Basic Excel R Toolkit (BERT)

Please note: user documentation is moving to [the wiki] 1. We'll leave this file here, and may update it from time to time, but if there's a conflict between the two the wiki should be presumed to be correct.

Overview

BERT is a simple connector for Excel and R. Put some R functions in a file; open Excel, and use those functions in your spreadsheets. Essentially anything you can do in R, you can call from an Excel spreadsheet cell. There's also a rudimentary (working on that) console for debugging. You can, if necessary, execute arbitrary R code from VBA as well.

Usage

The binary installer includes some simple example functions.

  1. Run the installer

  2. Open a new spreadsheet

  3. Select a cell and type =R.Fibonacci(10)

That's pretty much it. Next step is to add your own functions:

  1. From the Add-ins tab in Excel, click the BERT menu and Home Directory.

  2. Add your code to the Functions.R file and save it

  3. From the Add-ins tab again, click the BERT menu and Reload Startup File. Your functions should now be available in Excel. If there's been an error in reading your file, it will show up in Excel's status bar.

Construction

BERT is an XLL (Excel extension library). On startup, it reads the given source file and looks for functions. It uses its own R installation, so it won't affect any other workspaces you have on your machine.

By default it picks out functions from the global environment (via lsf.str); you can use a different environment if you want, but that environment must be exposed from the global environment (we will locate it with get).

For each function, it creates an Excel function with the same arguments (which we determine via formals). When you type in the function, or recalculate, the Add-in executes the function using do.call.

BERT uses the Excel C API, so it's fast. It also exposes that API to you, the developer, so it's powerful (but can be dangerous).

Arguments and Return Types

Single-value arguments are passed to functions as basic types (Real, Integer, String or Boolean) depending on what Excel types they are. If you pass a range of cells as an argument, that will get passed to the R function as a matrix.

If all cells in the range are numeric, the matrix will be passed as a Real matrix. If any cell is not numeric (including Nil and Boolean) a generic matrix will be used instead.

Return values work the same way; single values are mapped directly to types, and any result with length > 1 is returned as an Excel Array (see below).

Workspace and R Installation

BERT uses its own R installation and its own workspace. It's designed to not affect or interact with any other R installation on your machine. That does mean you will need to separately install any modules you need, although you only have to do that once.

Can I use my existing R installation?

It is possible, although we don't recommend it. Have a look at the sources and figure out how to do that. Also if you use a different version of R than the one used to build it (currently 3.1.0), it will break.
● ● ● ● ●
Assignment 1: According to the BERT document, which version of R was used to build BERT?
Assignment 2: In the BERT document, copy the passage that begins at the words "Construction" and stops after "have on your machine.", substituting "add-in" for "XLL".
The data on these pages is not needed for anything here.
● ● ● ● ●
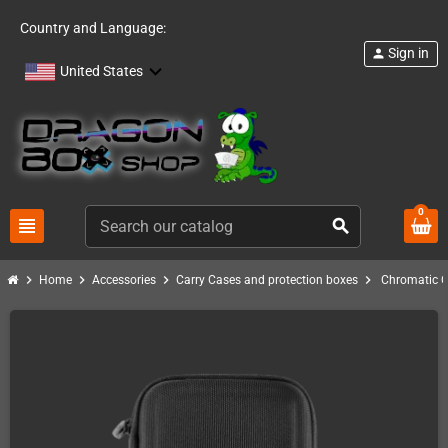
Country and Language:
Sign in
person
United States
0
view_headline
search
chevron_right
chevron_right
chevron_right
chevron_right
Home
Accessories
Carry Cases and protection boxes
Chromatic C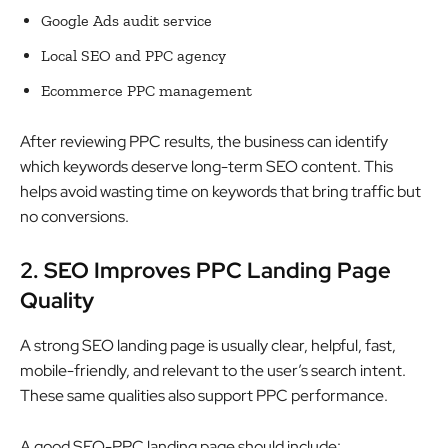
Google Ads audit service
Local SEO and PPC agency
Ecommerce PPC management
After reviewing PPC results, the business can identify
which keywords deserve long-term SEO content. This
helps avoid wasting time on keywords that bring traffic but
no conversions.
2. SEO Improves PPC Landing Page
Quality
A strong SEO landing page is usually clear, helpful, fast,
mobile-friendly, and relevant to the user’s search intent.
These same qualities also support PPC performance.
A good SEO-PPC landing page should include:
● ● ● ● ●
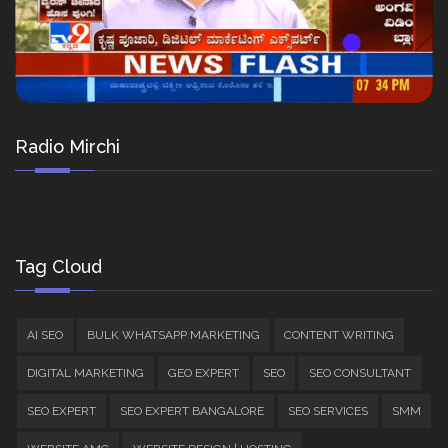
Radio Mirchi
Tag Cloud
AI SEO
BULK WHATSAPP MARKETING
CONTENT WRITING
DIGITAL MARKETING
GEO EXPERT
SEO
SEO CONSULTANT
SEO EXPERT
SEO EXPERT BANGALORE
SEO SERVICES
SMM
● ● ● ● ●
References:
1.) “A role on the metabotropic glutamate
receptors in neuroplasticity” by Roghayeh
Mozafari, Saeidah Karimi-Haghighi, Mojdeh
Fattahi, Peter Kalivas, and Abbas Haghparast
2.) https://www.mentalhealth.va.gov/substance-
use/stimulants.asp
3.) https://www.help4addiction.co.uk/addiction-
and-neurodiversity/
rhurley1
● ● ● ● ●
Task result 1: R version 3.1.0.

Task result 2:
Construction

BERT is an add-in (Excel extension library). On startup, it reads the given source file and looks for functions. It uses its own R installation, so it won't affect any other workspaces you have on your machine.